Chapter 1
“Roux?”
Nothing.
“Roux?”
Still nothing.
“Roux!”
“Ssshh! I’m thinking!”
I glanced up from my lock and key to see my best friend, Roux, frowning at a tiny magnetic chessboard. “How long does it take to move one chess piece?” I asked her. “You’ve been sitting there for nearly an hour.”
“Did anyone ever ask Catherine the Great how long it took her to take over her husband’s army?” Roux asked, her eyes never leaving the board. “Or Elizabeth the First how long it took her to do … whatever she did? No. So sssshh.”
“But they were royalty. You—”
“I dare you to finish that sentence. Really. I dare you.”
I sighed and sat back in my desk, restless and ready to leave. We had been at an SAT prep class for most of the afternoon (Roux’s absentee parents had forced her to register because they read about it in New York magazine’s “What’s Right Right Now” issue while stuck on a plane to Milan; I enrolled because Roux threatened to end our friendship if I didn’t), but Roux was in no hurry to leave.

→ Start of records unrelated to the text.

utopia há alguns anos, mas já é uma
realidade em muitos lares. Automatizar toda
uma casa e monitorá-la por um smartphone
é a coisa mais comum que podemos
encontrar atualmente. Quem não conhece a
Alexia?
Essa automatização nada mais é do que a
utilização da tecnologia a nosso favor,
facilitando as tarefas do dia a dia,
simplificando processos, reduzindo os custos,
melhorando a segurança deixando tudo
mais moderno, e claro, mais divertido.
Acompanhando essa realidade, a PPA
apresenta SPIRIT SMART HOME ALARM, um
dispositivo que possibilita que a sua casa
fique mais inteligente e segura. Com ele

We were in some lecture hall at NYU, where the one bright spot was the central air-conditioning. Manhattan had been engulfed in a late-August heat wave for nearly a week, and I was pretty sure that our prep class had a few stragglers that just wanted to escape the heat and had no interest in learning about analogies and test-taking secrets.
Roux was still bent over her chessboard, muttering to herself. Angelo, a family friend and pretty much my surrogate uncle, had taught Roux the rules of chess last spring, and they had been engaged in a summer-long game that seemed never ending. He refused to play online, though, which meant Roux had to keep the game going on her travel chess set.
“Roux seems to be quite good at scheming and masterminding,” Angelo had commented soon after their game started.
“And this surprises you how?” I replied.
“Touché.”
But Roux also had a soft, mushy side, and she was one of the most trustworthy people I knew. “You’re like a Cad-bury egg,” I had once tried to explain to her. “You’ve got this hard shell, but inside you’re all sweet and mushy and gooey.”
She waited a few seconds before socking me in the shoulder.
“Ow!”
“Can a Cadbury egg do that? That’s what I thought.”
Despite her prickly personality, we’d been friends from the moment we met last year. And she was one of only two people who knew my most secret of secrets, that Angelo, my parents, and I all worked as spies for a secret organization known as the Collective.
I guess you could describe the Collective as a sort of rogue, secretive Robin Hood organization. We try to right wrongs, return money to retirement accounts, expose the bad guys for who they are without ever revealing ourselves. This time last year, I was in Reykjavík with my parents, exposing a human trafficking ring. We’ve been all over the world, but after a near disaster last fall, we now call Manhattan home.
At least for now.
“Wait a minute,” Roux said, sitting up straight with an evil grin spreading across her face. “Waaaait a minute. Oh, you’re dead, Angelo. God save the queen because here she comes.” She expertly moved one of her pieces, keeping one finger on top of the figure until she was sure, then let go with a triumphant cry.
“He’s going to weep when he sees that genius move I just made!” she crowed. “You can tell him I said that.”
“Can’t wait,” I said. “Can we go now?” I gestured toward the lock in front of me. It was complicated, and I had made exactly zero progress on trying to pick it. “This is frustrating me and I want to throw it out the window.”
Roux peered down at the monstrosity. “What the hell is that?”
I sighed. “Annoying locks are annoying. I can’t crack it at all, but Angelo told me that I had to try and figure it out while he was gone.”
“He’s so irritating that way.” Roux nodded in sympathy. “When’s he coming back?”
“Dunno.” I flicked at the lock with my fingernail, but it refused to unlock itself. “He’s been gone almost two months, though. Too long.”
“I know, right? Do you know what it’s like to have to play travel chess with someone out of the country?” Roux sighed in what I’m sure she thought was solidarity. “But c’mon, you’re the best lock picker and safecracker that I know. You can do it. Rah, rah, rah and oh, screw it. I can’t fake enthusiasm in this heat. I need to save my energy.”
I glanced at her. “How many safecrackers do you know?”
She shrugged. “Hundreds, for all I know. You spies are a sneaky bunch.”
She had a point.
“C’mon, let’s go,” I said. “I’ll try to figure this out later.”
“So where is our assassin friend, anyway?” Roux asked as we got our bags together.
“For the millionth time,” I said with a sigh, “Angelo is not an assassin. He handles documents and currency. End of.”
“Suuuure he’s not an assassin,” Roux said. “You just can’t tell me because you’d be compromising my safety.” She gave me a huge, exaggerated wink and then nudged me in the ribs. “I get it.”
But I was telling her the truth about Angelo. He wasn’t an assassin; he handled the paper trail: phony passports and birth certificates, drivers’ licenses, and Social Security cards. Whatever documents my family needed, he provided.